Sex, proclaims Dr Hakim triumphantly, ‘is accessible to everyone, married or not, rich and poor.’
Central to Catherine Hakim’s argument is that Britain and America are ‘pur-itanical nations’ which persist in retaining a ‘sour and rigid’ view of affairs. Castigating us for resisting ‘the notion of adultery’ and for over-reacting to infidelity, she implicitly blames the divorce figures on these outmoded, moralistic standards.
She writes: ‘There is … evidence that the more permissive the attitudes of a country, the longer marriages last’ — comparing liberal attitudes to marital infidelity in France and Japan. She describes the Nordic countries as ‘already ahead of the game’ because (at least, according to her) their societies approve of ‘parallel relationships’ for married couples.

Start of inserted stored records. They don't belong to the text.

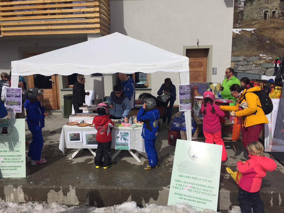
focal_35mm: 29
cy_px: 106
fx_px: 238
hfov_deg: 61.7
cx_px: 142
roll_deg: +0.6
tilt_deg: -9.4
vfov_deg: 48.2
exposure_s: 1/4405
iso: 32
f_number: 2.2
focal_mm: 4.15
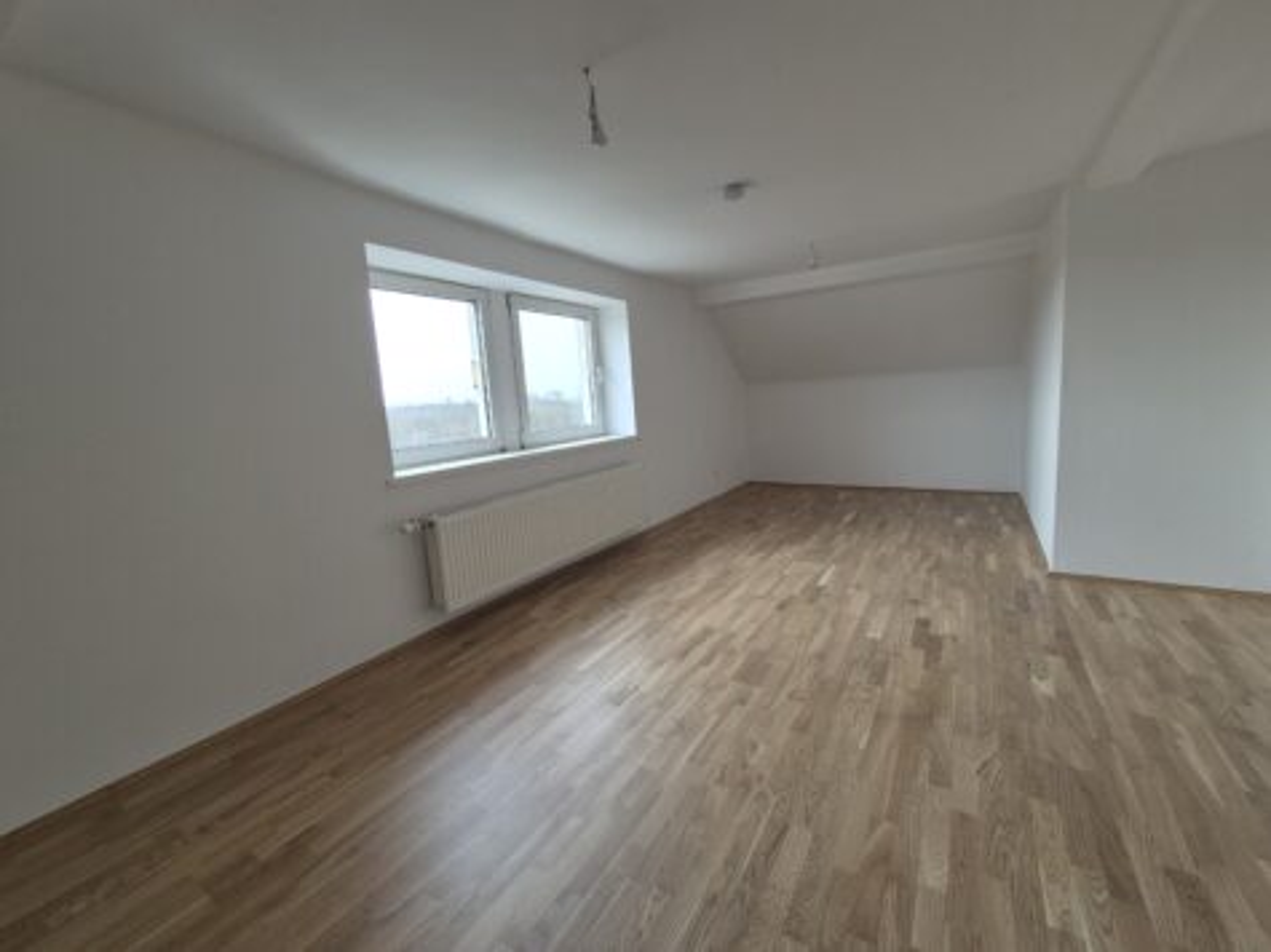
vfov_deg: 89.9
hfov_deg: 106.2
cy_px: 476
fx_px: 477
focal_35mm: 13
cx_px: 636
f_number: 2.2
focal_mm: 2.2
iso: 80
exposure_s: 1/100
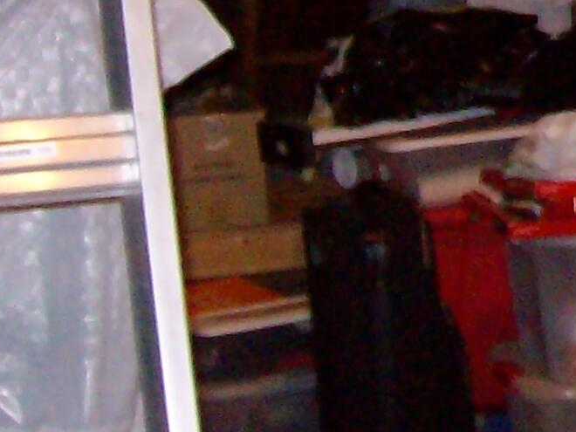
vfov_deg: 9.0
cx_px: 1016
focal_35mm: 159
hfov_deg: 11.6
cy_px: -290
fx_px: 2646
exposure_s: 1/40
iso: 320
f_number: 2.8
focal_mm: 5.8
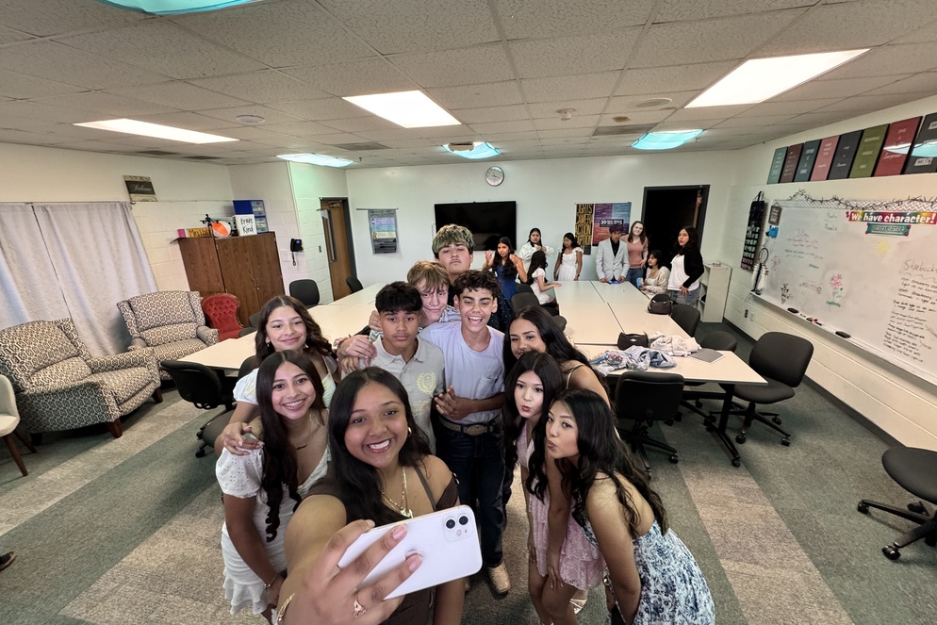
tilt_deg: -17.0
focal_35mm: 15
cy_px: 322
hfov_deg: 100.4
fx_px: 390
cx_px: 469
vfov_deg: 77.3
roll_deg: +1.4
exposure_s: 1/60
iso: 250
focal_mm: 2.22
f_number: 2.2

In other words, affairs.
The word adultery comes from the word “adulterate” - which means to make something poorer by adding an inferior substance
I don’t see how you can prove that any of this is true — or false. But what infuriates me is that Dr Hakim’s ideas take no account of human vulnerability, which is the same the world over.
A couple might fancy the notion of an ‘open marriage’ but hate what it does to them in reality. The very word adultery comes from the word ‘adulterate’ — which means to make something poorer by adding an inferior substance. Even though infidelity need not be fatal, it is never harmless.

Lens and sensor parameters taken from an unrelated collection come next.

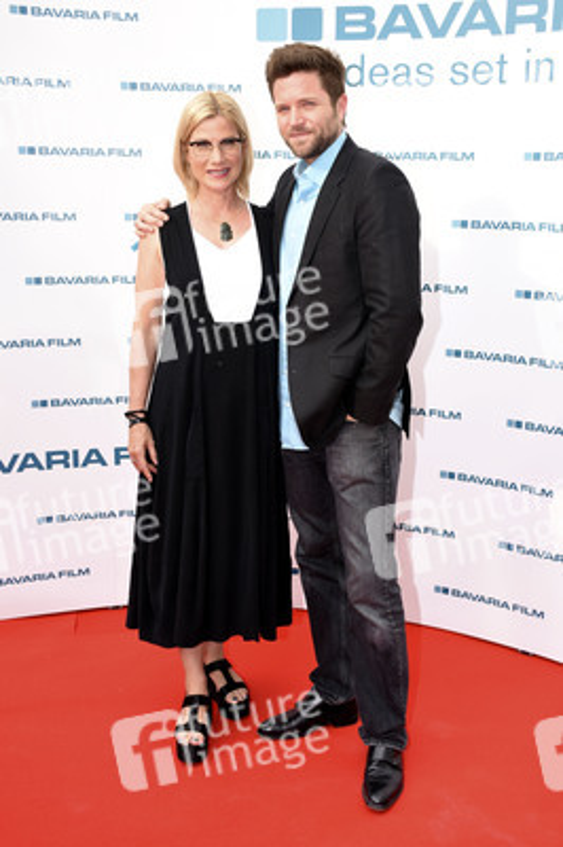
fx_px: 846
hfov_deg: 36.8
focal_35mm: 36
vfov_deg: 53.2
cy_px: 424
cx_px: 282
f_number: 5.6
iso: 200
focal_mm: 24
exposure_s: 1/160
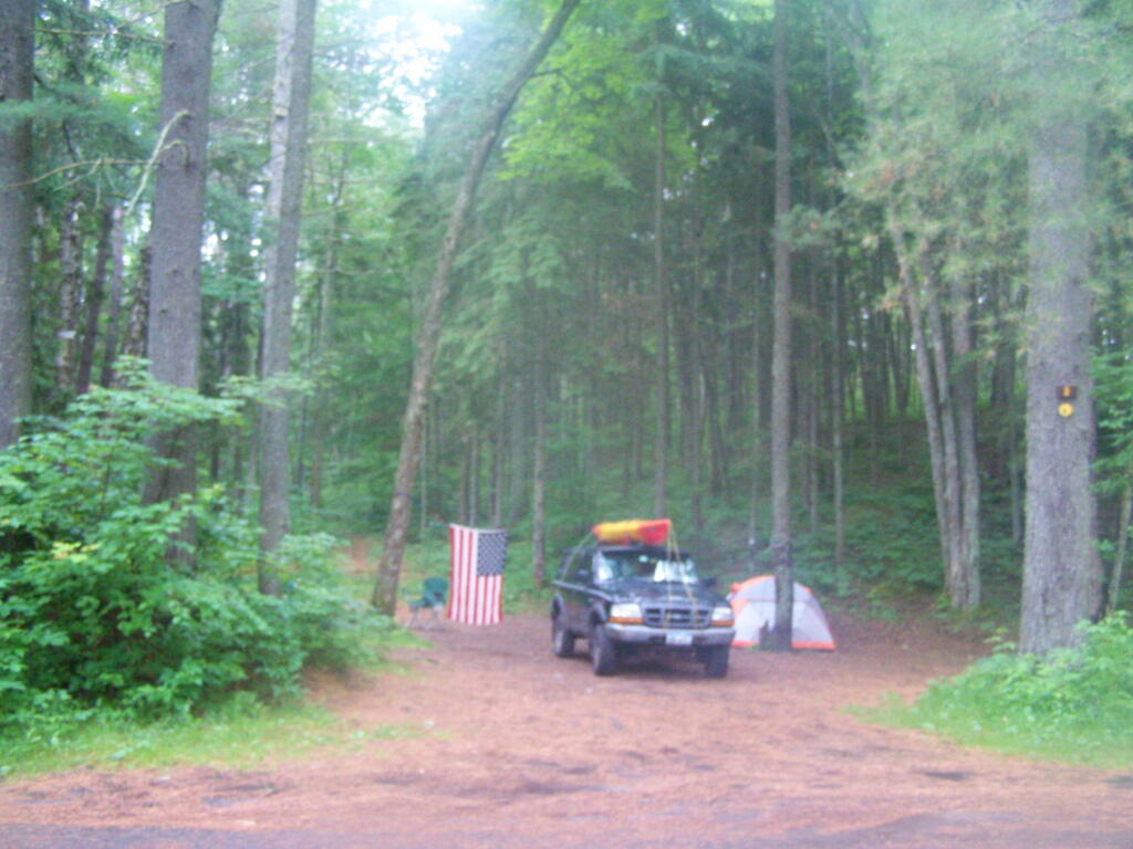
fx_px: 1244
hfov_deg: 49.0
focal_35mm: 38
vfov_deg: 37.7
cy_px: 424
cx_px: 566
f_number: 2.8
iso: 400
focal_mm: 6.3
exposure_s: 1/100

Is Dr Hakim trying to tell us that in liberal societies women don’t become desperate and depressed because they’ve found out that their partners are unfaithful? That men aren’t reduced to utter misery and penury because of the fall-out of their wives’ affairs?

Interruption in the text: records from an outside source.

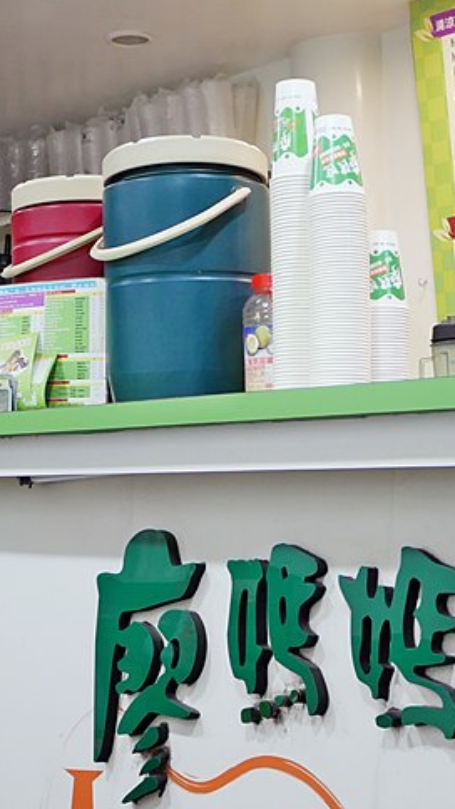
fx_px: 1352
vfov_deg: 33.0
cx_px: 316
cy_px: 554
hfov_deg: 19.0
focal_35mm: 63
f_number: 2.5
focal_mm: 14
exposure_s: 1/60
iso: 500
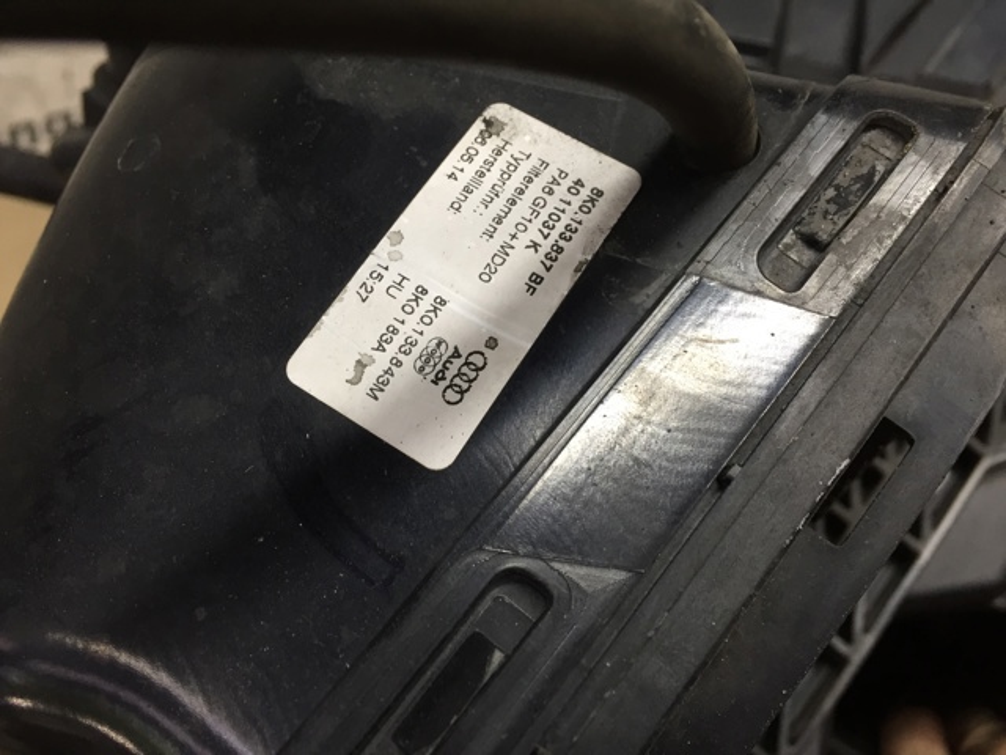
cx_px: 503
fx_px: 843
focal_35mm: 29
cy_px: 378
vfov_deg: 48.2
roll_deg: +7.6
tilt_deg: -40.1
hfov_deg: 61.7
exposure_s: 1/33
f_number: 2.2
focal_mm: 4.15
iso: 40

Is she really claiming that children aren’t permanently damaged because one or other or both their parents were incapable of keeping their knickers on?
‘Why have modern British couples resisted for so long?’ she wonders, condemning trained relationship counsellors as ‘a kind of emotional and intellectual police intent on keeping the door to infidelity locked.’
Well, here we move from the playground into the lunatic asylum.
Forced by experience to accept that people will act foolishly and hurt each other for reasons of need, weakness and vanity (to name but three), counsellors try to help them find a way through their problems. To have all this thoughtfulness dismissed by Catherine Hakim as a ‘killjoy attitude’ is a mindless insult not worthy of anybody calling themselves a serious writer.
Over the years, I’ve advised people to forgive their unfaithful partners and try to start again — because I know that an affair needn’t be a death knell for a relationship. I’ve also sincerely acknowledged that sometimes a great love affair will break up a marriage, and that the split (agony at the time) can lead to greater happiness — even for the ‘wronged’ partner.
I know what it’s like to fall in love outside marriage yet work hard to put things right. Yes, I embrace complexity — and believe that marriage is the greatest test of character most of us will ever have to face.
But acknowledging difficulties is a far cry from ditching the idea of fidelity and condoning rampant adultery, as Dr Hakim does in this intellectually irresponsible book.
When a couple make solemn vows of commitment those promises must mean something. If they don’t then, in the words of Shakespeare’s tragic hero Othello, ‘chaos is come again’.